IEE/Instituto de la Economía Alemana: Reflexiones para convertir al euro en una «auténtica» moneda

El  director del Instituto de la Economía Alemana Michael Hüther y el economista-jefe del DekaBank alemán Ulrich Kater se plantean una serie de reflexiones en torno a la moneda europea y su futuro.

 

Actualmente parece observarse un sentimiento casi de euforia entre aquellos que siempre han defendido que el euro estaba condenado a fracasar. Los gestores de fondos de EE.UU. y Gran Bretaña hablan abiertamente del ocaso de la moneda europea. Las críticas y las dudas están justificadas, pero son pocas las voces que aportan ideas sobre lo que se debe y puede hacer en esta situación.

 

Los ajustes en los países en crisis están en marcha –corrección de los déficit primarios, ajustes de costes laborales y precios, etc.- pero a la velocidad que permite la política y no a la que desearían los mercados de capitales. Los ajustes son necesarios para que los países puedan salir de la crisis, pero no suficientes para reconciliar a los mercados de capital con el euro. Para ello habrá que realizar, además, una serie de reformas institucionales en la unión monetaria.

 

El nuevo pacto fiscal de marzo supone un importante avance en esta dirección y equivale, de hecho, a una cesión de derechos nacionales de soberanía. Es muy importante que el nuevo pacto fiscal se aplique de forma creíble y permita establecer una estricta vigilancia presupuestaria por parte de la Comisión Europea con sus correspondientes mecanismos de sanción.

 

¿Qué nos queda por hacer?
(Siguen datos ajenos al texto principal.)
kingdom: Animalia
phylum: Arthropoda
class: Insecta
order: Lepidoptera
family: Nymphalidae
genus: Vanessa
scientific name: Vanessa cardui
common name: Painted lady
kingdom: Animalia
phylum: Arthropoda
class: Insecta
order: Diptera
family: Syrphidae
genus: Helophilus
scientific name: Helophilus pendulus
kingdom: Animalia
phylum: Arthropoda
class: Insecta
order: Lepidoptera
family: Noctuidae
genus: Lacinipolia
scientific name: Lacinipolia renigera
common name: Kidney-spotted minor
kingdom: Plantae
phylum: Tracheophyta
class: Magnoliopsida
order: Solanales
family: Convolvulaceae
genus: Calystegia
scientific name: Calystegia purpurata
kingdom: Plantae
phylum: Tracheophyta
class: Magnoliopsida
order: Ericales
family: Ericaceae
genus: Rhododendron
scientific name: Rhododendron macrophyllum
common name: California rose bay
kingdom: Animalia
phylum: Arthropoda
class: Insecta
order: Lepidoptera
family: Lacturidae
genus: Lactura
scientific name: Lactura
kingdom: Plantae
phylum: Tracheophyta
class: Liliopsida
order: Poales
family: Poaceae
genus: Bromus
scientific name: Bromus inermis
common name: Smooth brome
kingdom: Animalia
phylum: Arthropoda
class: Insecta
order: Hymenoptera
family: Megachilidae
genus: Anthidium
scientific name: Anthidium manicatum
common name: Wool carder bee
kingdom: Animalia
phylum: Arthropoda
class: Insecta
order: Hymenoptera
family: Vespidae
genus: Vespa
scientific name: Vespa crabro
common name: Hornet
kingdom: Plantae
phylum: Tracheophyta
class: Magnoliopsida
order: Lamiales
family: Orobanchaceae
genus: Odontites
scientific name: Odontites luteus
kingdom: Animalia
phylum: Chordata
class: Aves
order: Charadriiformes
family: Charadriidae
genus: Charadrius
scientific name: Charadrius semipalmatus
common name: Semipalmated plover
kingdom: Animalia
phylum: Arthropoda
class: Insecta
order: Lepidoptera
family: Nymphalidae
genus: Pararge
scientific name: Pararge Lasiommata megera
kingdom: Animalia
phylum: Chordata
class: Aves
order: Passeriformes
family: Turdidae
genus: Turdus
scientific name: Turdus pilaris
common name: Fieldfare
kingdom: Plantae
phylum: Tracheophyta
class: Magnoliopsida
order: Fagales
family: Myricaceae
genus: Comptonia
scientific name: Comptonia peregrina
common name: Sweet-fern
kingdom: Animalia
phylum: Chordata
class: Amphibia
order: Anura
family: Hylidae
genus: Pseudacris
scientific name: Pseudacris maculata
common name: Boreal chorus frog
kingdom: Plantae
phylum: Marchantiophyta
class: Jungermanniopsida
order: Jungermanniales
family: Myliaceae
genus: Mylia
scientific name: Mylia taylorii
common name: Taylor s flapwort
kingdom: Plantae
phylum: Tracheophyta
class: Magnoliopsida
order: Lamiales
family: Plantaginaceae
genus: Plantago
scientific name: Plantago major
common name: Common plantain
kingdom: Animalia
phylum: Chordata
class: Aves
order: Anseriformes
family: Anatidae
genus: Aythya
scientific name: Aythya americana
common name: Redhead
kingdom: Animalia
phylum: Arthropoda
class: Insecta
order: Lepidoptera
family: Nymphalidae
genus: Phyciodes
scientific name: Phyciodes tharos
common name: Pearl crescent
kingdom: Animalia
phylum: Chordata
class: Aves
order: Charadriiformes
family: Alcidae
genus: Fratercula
Grecia debe ser aislado como caso excepcional. Si fuese necesario los restantes países de la eurozona deberían bloquear los programas de crédito a Grecia, a pesar de los costes implícitos, y provocar así su salida del euro para frenar la estrategia de no-cooperación por parte de Grecia.

 

Pero lo decisivo en los dos próximos años serán la disciplina y constancia en Portugal y España, de las que no hay ninguna duda en estos momentos. Los programas de ajustes darán sus frutos gradualmente. Las causas de la crisis en los países deficitarios son obvias: un dinero demasiado barato con una productividad demasiado baja. De ahí que estos países tengan que apostar por la desregulación, innovación y competitividad.

 

En nuestra opinión, el camino iniciado por Europa –crédito a cambio de reformas- va a funcionar. No obstante, la consolidación fiscal se debe realizar en un tiempo realista. Mientras los estados miembros trabajen por mejorar la competitividad –problema clave de Europa –el BCE podrá apoyar el proceso con sus instrumentos. Al mismo tiempo habrá que reflexionar sobre la profundización de la integración política que es una condición sine qua non para convertir el euro en una “auténtica” moneda.